―浦の星のグラウンド―
鞠莉「練習場所にはここがベストね!」
「学校…」
千歌は鞠莉に集合場所兼練習場所を探すようお願いしていた。鞠莉はすぐにここにしようと言った。今日はどの部活も使っていないし、千歌の事情を知った鞠莉はどうせ部活申請するんだからと言うが…
果南「確かにここはベストだけど…大丈夫かなん?」
鞠莉「私たちが知っていて練習できそうな所はここしかないわけだし、使わせてもらいましょう?私たち、ここの生徒なんだし。」
果南「それで…いいか…。」
記憶喪失の女の子を連れてきている以上、わけのわからない場所に行くわけにはいかない。
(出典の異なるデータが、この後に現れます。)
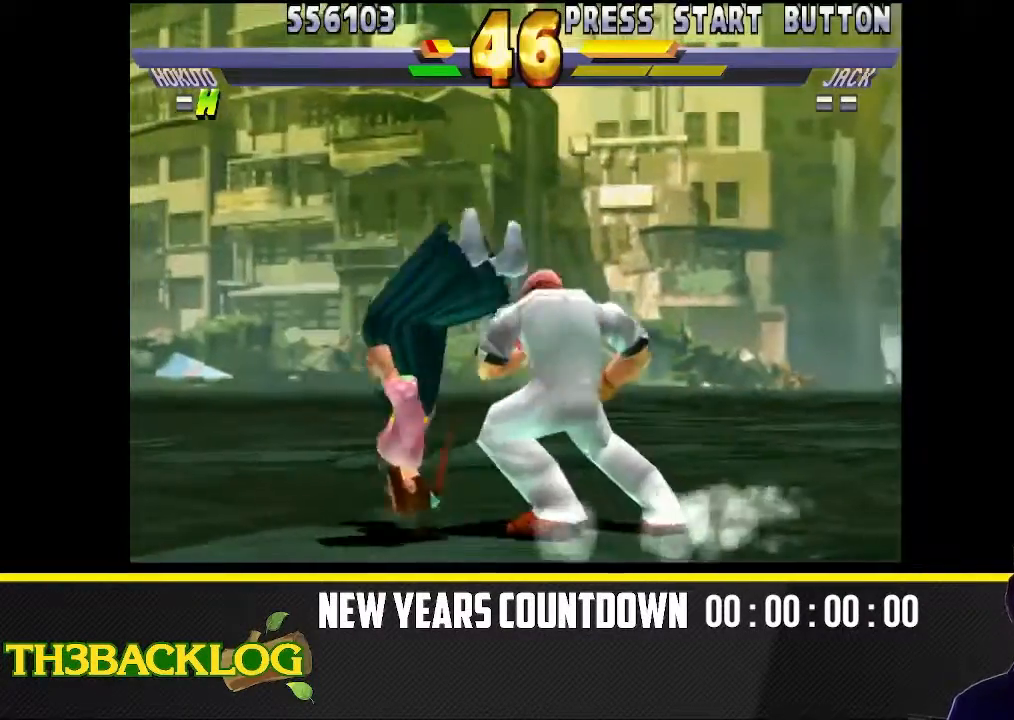
{"buttons": ["SQUARE", "TRIANGLE"], "left_stick": "down-left", "events": [[17, "SQUARE", "down"], [117, "SQUARE", "up"], [133, "TRIANGLE", "up"], [217, "SQUARE", "down"], [217, "TRIANGLE", "down"], [317, "TRIANGLE", "up"], [333, "SQUARE", "up"], [383, "SQUARE", "down"], [400, "TRIANGLE", "down"]]}
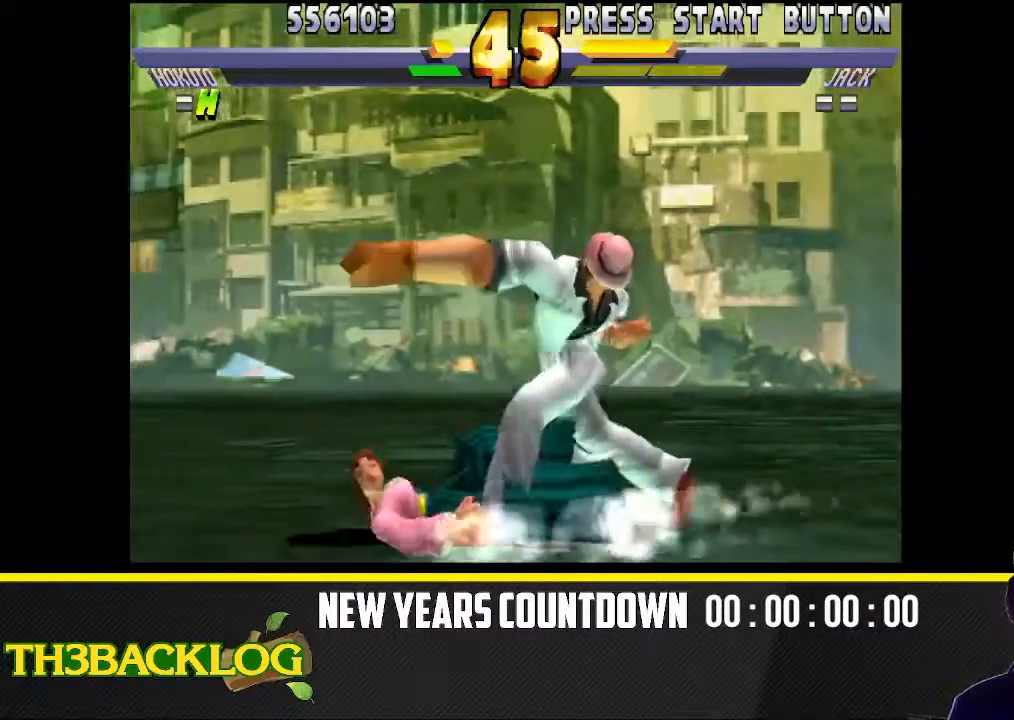
{"buttons": ["SQUARE", "TRIANGLE"], "left_stick": "right", "events": [[67, "SQUARE", "up"], [67, "TRIANGLE", "up"], [233, "left_stick", "right"], [400, "SQUARE", "down"], [417, "TRIANGLE", "down"]]}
そうなればここしかないだろう。果南は納得した。
千歌「果南ちゃーん!」
果南「あ、千歌!」
千歌が到着した。そして千歌のとなりにもう一人いる。千歌や果南の幼馴染の…
曜「ヨーソロー!渡辺曜、ただいま到着であります!」
渡辺曜。千歌に誘われて中学卒業まで千歌とサッカーをしていた。千歌からすれば最もやってくれそうな人であるのだ。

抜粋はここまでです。